Mastering S3 Sync: A Developer's Guide to s3cmd, AWS CLI, and Rclone

SimpleBackups founder

Islam Essam

Co-founder, SimpleBackups

December 12, 2023

Amazon Simple Storage Service (Amazon S3) is a versatile and scalable object storage service that developers often use to store and retrieve data. You may want to sync S3 buckets, which is a common task, but we usually do not have the right tools for, and there are in fact several tools available for this purpose. In this guide, we will explore how to perform S3 sync using three popular tools: s3cmd, aws, and rclone.

Prerequisites

Before we dive into the specifics of each tool, make sure you have the following prerequisites:

  • AWS Account: You need an AWS account with the necessary IAM permissions to interact with S3.
  • Installed Tools: Ensure that you have s3cmd, aws, and rclone installed on your machine.

Reasons to Sync S3 Buckets

Syncing cloud storage buckets can offer several benefits to users, the most common ones we have see are:

  • Data Redundancy & Recovery: By syncing, you ensure that you duplicate your data across multiple locations or providers. This redundancy minimizes the risk of data loss due to provider outage, hardware issue, or other unforeseen circumstances.
  • Data Availability: Synced buckets can improve data availability. If one storage location becomes unavailable, you can access your data from another synchronized location, ensuring uninterrupted access for your applications and users.
  • Cost Optimization: By syncing data strategically, you can take advantage of lower storage costs in certain regions or providers, ensuring you optimize your cloud storage expenses.

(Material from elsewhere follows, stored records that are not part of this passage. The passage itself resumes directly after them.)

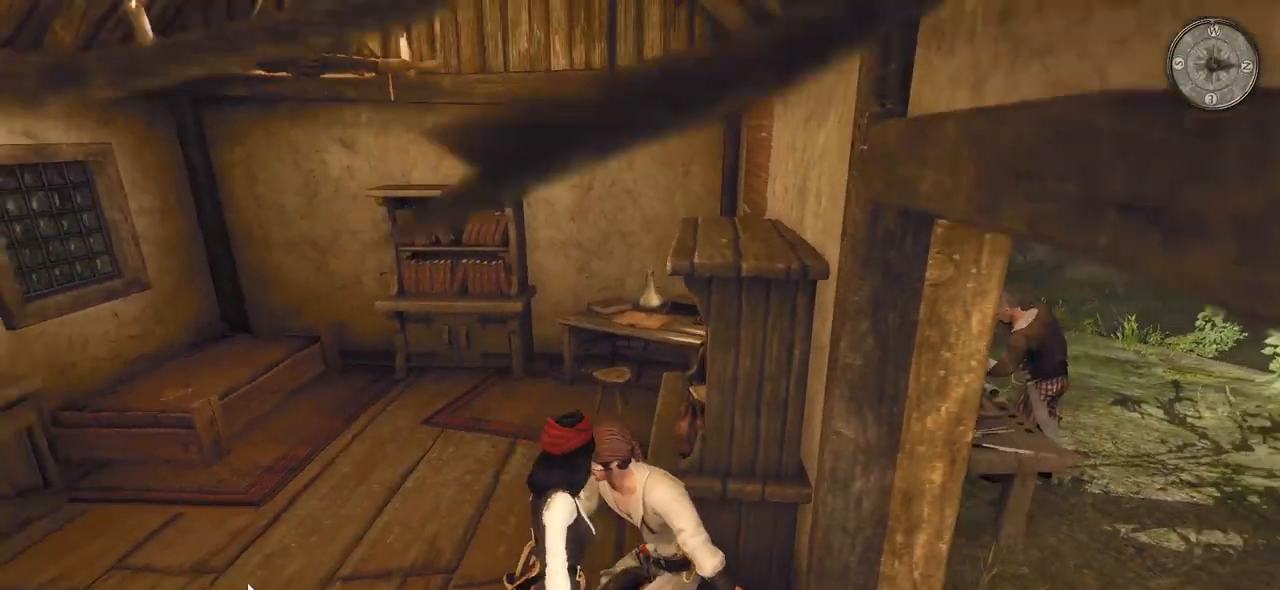
{"keys": ["a", "w"], "mouse": [], "events": [[320, "w", "down"]]}
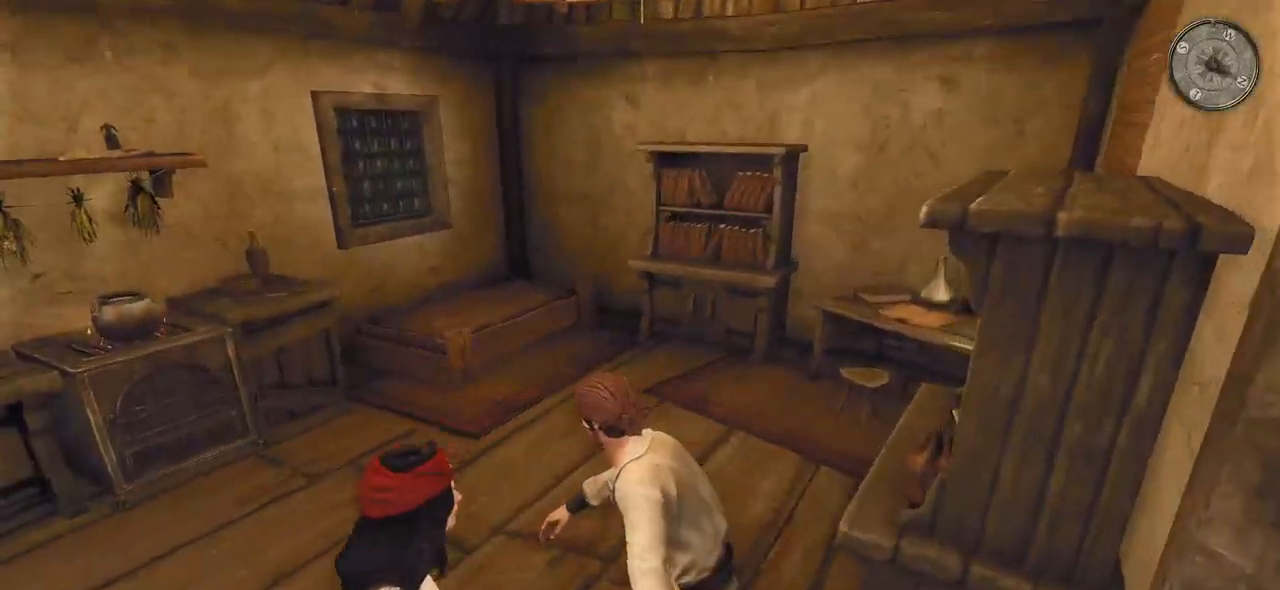
{"keys": ["a", "w"], "mouse": [], "events": []}
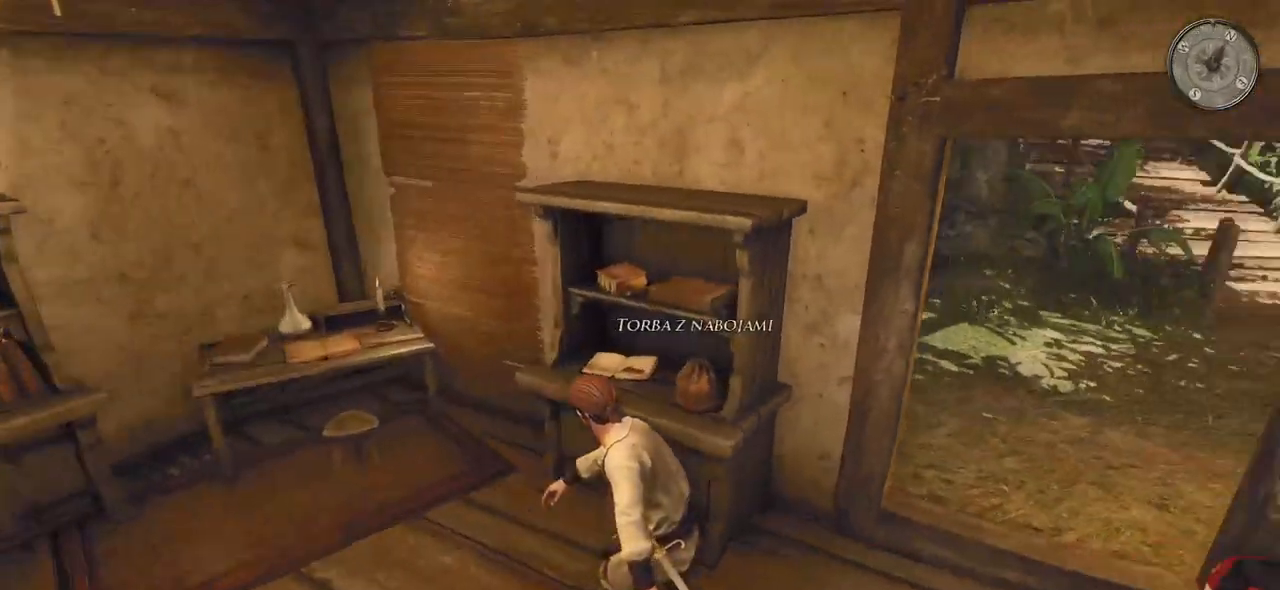
{"keys": ["a", "w"], "mouse": [], "events": [[180, "mouse_left", "down"], [320, "mouse_left", "up"]]}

Overall, syncing cloud storage buckets empowers you with improved data resilience, availability, and flexibility.

1. Sync S3 using s3cmd

s3cmd is a command-line utility for managing Amazon S3 and other cloud storage services. Here's how you can use s3cmd to sync data with an S3 bucket:

# Install s3cmd (if not already installed)
# On Linux:
# sudo apt-get install s3cmd

# Configure s3cmd with your AWS credentials
s3cmd --configure

# Sync local directory with an S3 bucket
s3cmd sync /path/to/local/directory s3://your-bucket-name

Advanced S3 sync options for s3cmd

When using s3cmd for S3 sync, you can take advantage of several advanced options to customize the synchronization process to your specific needs. Here are some of the advanced options available:

Delete Removed Files

--delete-removed: When files are deleted from the source directory, this option ensures that corresponding objects in the destination bucket are also deleted. It helps keep the destination bucet in sync with the source.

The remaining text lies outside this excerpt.